Rescued cows live out their days in clover

Paul Oswald (right) and Reinhold Zepf with one of their old ladies

Half a dozen old cows graze peacefully on a small farm in eastern Switzerland, unaware of how lucky they have been to escape the slaughterhouse.

This content was published on August 3, 2004 minutes

They are benefiting from a unique partnership between animal rights groups and farmers to provide a home for cows past their prime.

Kassja, Sara and friends continue to chew the cud in the shade of the farm’s apple trees, unbothered by the cameras and microphones.

They have been the focus of numerous stories in the Swiss press since Kassja became the first Swiss cow to have been granted a stay of execution and allowed to live to a ripe old age on a retirement farm.

Kassja was saved at the last moment when a teacher and his primary school pupils visiting her farm near Schaffhausen learned of her fate.

Charmed by her friendly nature, the teacher bought Kassja but not knowing what to do with a cow, promptly contacted the regional animal rights organisation for advice.

Long live the cow

What resulted was the Viva la Vacca (long live the cow) project, a sort of animal-friendly clearinghouse for unwanted bovines.

The animal rights society finds farm homes for cows past their productive age and sponsors willing to fund their keep.

“The cow owners contact us because they have an animal they don’t want to see slaughtered,” says Reinhold Zepf, president of the society and the driving force behind Viva la Vacca.

“Many of the sponsors are from cities and towns, but they grew up on farms and so they have a soft spot for animals,” Zepf continues.

About a dozen cows have already benefited from the project and half of them, including Kassja, now live undisturbed on the farm of Paul Oswald in the hamlet of Sommeri, west of St Gallen.
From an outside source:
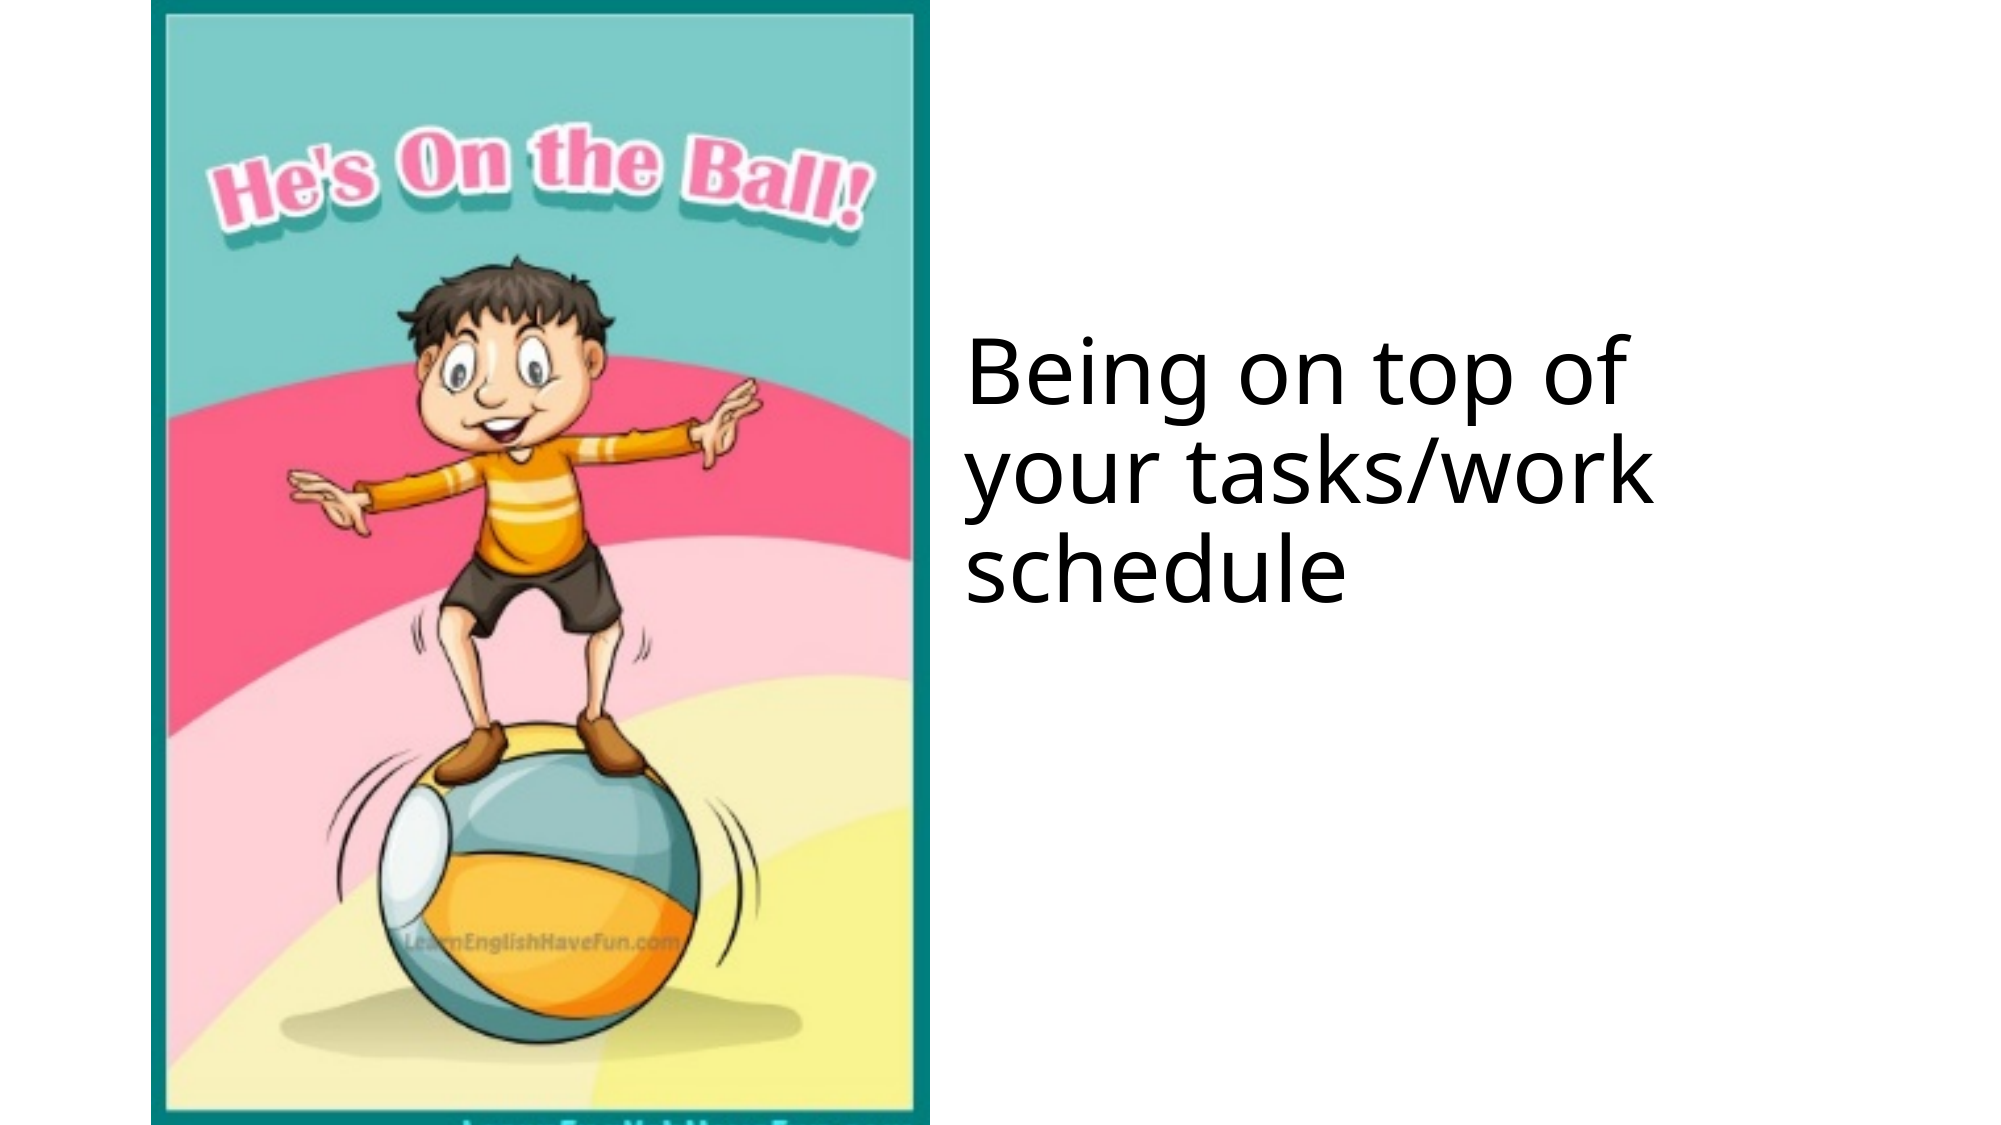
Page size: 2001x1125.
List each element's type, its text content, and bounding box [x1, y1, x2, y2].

Oswald is paid SFr200 ($160) a cow each month but he says that is only enough to cover his costs.

Bear fruit

“We were just about to give up our small dairy operation when we heard about the project,” says Oswald, who now makes a living from his extensive apple orchards.

“We were interested in getting involved since we’ve always liked animals,” he continues.
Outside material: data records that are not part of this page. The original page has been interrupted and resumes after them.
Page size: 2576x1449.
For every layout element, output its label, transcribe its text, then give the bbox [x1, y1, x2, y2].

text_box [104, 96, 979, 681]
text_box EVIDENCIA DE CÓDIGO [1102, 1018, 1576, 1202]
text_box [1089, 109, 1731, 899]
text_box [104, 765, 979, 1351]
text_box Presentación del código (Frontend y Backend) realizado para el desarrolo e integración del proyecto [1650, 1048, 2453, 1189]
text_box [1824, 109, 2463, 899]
However, Oswald has been criticised by some of his peers who are uneasy about his decision to side with animal rights organisations, which are seen as a thorn in the side of farmers for demanding more humane treatment of livestock.
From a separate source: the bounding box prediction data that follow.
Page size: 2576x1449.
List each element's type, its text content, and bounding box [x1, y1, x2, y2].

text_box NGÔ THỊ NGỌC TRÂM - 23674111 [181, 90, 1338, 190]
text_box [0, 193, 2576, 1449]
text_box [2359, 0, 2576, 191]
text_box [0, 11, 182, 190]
“They say the sponsors’ money would be better spent on starving children in Africa,” Oswald says.

“But they are also envious since they think we are making money for doing next to nothing, while they have their hands full with their dairy farms.”


But Oswald does not think Viva la Vacca will be able to rescue many old cows from the slaughterhouse.

“Even though butchers only pay between SFr300 and SFr800 for a cow, that’s money farmers can’t afford to do without,” Oswald explains.

“That’s why they are not willing to hand over animals which have faithfully given milk for years, even if the alternative is the slaughterhouse.”

The few farmers who could not bear to see their cows killed often come to visit the elderly beasts.

“They tell me how their cow produced over 10,000 litres of milk, and gave birth to ten calves, or how their animal was affectionately known as the village cow, since it was taken along to every event in the community.”

Reinhold Zepf says he is surprised that there has not been a project like Viva la Vacca before.

Swiss icon

“Cows are cultural icons in Switzerland,” Zepf says. “The cow is omnipresent in the naïve art of the Appenzell region and even in Zurich or Bern, where you see cow motifs in shop windows everywhere.”

Zepf believes the project creates only winners, yet he realises that Viva la Vacca has limited scope.

“Someone once told me there are maybe twice as many cows in Switzerland as people. He wanted to know if we wanted to care for every cow in the country – what a question!”

swissinfo, Dale Bechtel in Sommeri

In brief

Founded in 2002, Viva la Vacca finds farms for old cows whose owners don’t want them to be slaughtered.

Sponsors are sought to pay for their keep.

There are currently 12 cows benefiting from the project, distributed among three farms in eastern Switzerland.

Each “retired” cow costs SFr200 ($160) a month to keep.